Segment Start: DOCUMENT EXTRACT

Hohannes, who is scarcely able to pass inspection by the visiting immigration doctor by hiding his advanced tuberculosis, realizes Stavros will die if he is sent back, and he will die anyway. Returning his friend's generosity, he jumps off the ship to his death. Now short a man, the prospective American employer simply allows Stavros to assume Hohannes' identity and slip past immigration officials on Ellis Island, gifted a straw boater by Sophia and a new 'American' name by the chief inspector, "Joe Arness".

In return, even though he had paid his own passage, “Joe” will have to work off Hohannes' debt by shining shoes, earning only his tips.

A closing voiceover reveals that Joe was able to succeed in New York, and one by one brought every family member over – but his father, who, last in the line, died before his chance came.

Segment End: DOCUMENT EXTRACT
Segment Start: DATASET

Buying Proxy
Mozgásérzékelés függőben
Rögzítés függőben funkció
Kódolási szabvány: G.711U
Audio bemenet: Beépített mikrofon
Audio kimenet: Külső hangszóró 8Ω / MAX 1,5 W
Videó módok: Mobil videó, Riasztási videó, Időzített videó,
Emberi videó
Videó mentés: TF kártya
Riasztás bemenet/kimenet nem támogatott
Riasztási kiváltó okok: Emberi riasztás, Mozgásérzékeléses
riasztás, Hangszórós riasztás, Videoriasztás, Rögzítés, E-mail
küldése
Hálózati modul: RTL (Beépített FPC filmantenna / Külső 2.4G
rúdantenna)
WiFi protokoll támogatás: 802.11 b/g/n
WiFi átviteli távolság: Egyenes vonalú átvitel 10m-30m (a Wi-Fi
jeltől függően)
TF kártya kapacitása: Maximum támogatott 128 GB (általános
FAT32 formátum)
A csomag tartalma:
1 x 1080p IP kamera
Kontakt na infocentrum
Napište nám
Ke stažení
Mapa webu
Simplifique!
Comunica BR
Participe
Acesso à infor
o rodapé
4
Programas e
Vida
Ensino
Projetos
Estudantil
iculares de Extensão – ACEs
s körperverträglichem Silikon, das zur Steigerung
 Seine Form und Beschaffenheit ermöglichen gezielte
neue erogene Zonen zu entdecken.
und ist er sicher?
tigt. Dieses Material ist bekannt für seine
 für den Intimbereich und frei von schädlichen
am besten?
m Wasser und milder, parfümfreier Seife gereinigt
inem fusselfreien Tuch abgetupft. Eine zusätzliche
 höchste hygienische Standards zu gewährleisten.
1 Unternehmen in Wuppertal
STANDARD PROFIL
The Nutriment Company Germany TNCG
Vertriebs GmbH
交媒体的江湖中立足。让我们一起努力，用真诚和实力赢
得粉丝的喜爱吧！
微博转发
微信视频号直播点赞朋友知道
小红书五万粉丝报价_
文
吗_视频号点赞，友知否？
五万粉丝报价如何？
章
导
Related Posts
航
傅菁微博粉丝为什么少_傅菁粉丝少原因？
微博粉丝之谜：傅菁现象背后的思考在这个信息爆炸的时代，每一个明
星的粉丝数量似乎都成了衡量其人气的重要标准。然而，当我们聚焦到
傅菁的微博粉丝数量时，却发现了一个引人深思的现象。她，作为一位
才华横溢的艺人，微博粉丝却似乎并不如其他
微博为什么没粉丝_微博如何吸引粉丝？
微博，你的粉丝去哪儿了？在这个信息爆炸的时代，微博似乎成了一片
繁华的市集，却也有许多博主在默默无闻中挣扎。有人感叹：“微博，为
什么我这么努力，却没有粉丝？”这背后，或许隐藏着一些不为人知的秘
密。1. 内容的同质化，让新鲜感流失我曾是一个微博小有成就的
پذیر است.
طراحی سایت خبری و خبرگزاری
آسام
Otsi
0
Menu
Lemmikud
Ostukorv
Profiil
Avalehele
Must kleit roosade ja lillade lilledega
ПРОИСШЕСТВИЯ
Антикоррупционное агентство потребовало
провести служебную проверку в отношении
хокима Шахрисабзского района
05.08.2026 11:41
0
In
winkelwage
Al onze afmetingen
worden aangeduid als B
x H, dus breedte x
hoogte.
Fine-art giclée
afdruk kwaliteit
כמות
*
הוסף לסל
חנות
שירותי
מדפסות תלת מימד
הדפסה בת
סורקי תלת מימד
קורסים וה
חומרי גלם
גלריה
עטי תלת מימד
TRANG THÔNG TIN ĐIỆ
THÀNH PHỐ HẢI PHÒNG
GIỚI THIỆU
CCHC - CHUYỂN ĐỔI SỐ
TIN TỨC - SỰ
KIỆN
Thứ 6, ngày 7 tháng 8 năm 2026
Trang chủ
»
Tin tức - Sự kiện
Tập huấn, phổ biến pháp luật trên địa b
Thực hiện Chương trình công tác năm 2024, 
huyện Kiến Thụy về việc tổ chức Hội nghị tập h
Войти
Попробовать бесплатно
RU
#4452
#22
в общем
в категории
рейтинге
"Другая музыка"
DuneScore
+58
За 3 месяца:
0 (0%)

Segment End: DATASET

**PROMPT**
Reproduce the plot summary about Stavros word for word, from "Hohannes, who is" up to and including "his chance came.".

**REPLY TO THE EXERCISE**
Hohannes, who is scarcely able to pass inspection by the visiting immigration doctor by hiding his advanced tuberculosis, realizes Stavros will die if he is sent back, and he will die anyway. Returning his friend's generosity, he jumps off the ship to his death. Now short a man, the prospective American employer simply allows Stavros to assume Hohannes' identity and slip past immigration officials on Ellis Island, gifted a straw boater by Sophia and a new 'American' name by the chief inspector, "Joe Arness".

In return, even though he had paid his own passage, “Joe” will have to work off Hohannes' debt by shining shoes, earning only his tips.

A closing voiceover reveals that Joe was able to succeed in New York, and one by one brought every family member over – but his father, who, last in the line, died before his chance came.